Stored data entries
★ ★ ★ ★ ★

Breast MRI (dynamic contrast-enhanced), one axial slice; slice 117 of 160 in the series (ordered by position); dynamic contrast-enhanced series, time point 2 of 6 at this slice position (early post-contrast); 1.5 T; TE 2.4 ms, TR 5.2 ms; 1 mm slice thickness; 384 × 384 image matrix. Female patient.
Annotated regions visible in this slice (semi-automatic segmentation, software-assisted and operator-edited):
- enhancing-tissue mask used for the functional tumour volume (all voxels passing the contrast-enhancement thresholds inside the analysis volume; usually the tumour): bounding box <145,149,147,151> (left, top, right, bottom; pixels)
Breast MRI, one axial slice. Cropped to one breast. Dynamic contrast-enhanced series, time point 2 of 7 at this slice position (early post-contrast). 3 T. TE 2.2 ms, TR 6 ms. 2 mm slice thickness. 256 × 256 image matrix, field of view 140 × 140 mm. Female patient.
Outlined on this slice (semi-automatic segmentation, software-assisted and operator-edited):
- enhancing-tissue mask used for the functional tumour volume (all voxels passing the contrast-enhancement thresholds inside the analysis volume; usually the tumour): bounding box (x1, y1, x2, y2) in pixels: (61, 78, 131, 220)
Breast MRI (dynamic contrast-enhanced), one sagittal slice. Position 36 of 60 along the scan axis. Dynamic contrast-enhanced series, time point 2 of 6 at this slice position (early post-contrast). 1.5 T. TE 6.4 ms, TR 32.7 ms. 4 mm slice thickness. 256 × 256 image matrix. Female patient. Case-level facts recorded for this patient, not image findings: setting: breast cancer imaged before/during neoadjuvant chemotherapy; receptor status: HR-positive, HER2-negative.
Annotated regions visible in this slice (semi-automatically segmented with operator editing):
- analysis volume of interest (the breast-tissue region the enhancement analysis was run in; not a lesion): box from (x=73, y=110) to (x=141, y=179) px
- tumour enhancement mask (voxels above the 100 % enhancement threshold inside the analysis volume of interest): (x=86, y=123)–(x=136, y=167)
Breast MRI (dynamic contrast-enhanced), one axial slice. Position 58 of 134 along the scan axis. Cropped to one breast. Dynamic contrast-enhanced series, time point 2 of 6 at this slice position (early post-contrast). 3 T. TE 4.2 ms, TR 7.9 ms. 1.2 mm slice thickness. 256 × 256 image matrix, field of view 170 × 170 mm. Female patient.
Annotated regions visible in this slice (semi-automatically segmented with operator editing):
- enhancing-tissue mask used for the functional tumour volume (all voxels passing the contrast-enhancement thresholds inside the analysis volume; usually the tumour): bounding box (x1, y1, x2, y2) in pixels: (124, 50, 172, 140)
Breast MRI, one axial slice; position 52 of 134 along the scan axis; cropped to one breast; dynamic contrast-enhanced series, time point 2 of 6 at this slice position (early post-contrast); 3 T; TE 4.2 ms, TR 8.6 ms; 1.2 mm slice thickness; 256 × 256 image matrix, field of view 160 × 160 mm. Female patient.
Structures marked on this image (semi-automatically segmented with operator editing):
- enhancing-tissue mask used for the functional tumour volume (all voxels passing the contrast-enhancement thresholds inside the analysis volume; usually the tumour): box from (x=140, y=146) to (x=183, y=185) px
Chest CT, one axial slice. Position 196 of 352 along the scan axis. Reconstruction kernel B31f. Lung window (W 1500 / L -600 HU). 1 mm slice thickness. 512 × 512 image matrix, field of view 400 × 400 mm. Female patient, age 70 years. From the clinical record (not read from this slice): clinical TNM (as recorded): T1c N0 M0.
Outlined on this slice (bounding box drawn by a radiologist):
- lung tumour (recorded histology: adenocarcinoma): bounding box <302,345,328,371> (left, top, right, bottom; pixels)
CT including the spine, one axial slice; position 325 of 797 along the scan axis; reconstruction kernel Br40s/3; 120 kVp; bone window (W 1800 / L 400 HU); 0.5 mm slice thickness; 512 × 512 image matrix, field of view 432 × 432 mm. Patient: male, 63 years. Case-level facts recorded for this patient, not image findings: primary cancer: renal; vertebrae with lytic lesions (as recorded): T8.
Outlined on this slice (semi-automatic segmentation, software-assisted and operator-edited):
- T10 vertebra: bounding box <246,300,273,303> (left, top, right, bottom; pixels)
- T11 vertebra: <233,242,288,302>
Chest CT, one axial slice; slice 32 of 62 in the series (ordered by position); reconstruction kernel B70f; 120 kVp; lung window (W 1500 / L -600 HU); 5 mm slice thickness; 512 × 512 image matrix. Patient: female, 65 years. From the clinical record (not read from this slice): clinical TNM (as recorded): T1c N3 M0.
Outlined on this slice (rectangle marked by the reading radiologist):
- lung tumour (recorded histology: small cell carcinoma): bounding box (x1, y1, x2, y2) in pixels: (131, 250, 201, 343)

★ ★ ★ ★ ★

-- Required work --
Once the line with "Breast MRI, one axial slice;" is found in the records above, print exactly that line and every line after it through the line with "Structures marked on".

-- Problem solution --
Breast MRI, one axial slice; position 52 of 134 along the scan axis; cropped to one breast; dynamic contrast-enhanced series, time point 2 of 6 at this slice position (early post-contrast); 3 T; TE 4.2 ms, TR 8.6 ms; 1.2 mm slice thickness; 256 × 256 image matrix, field of view 160 × 160 mm. Female patient.
Structures marked on this image (semi-automatically segmented with operator editing):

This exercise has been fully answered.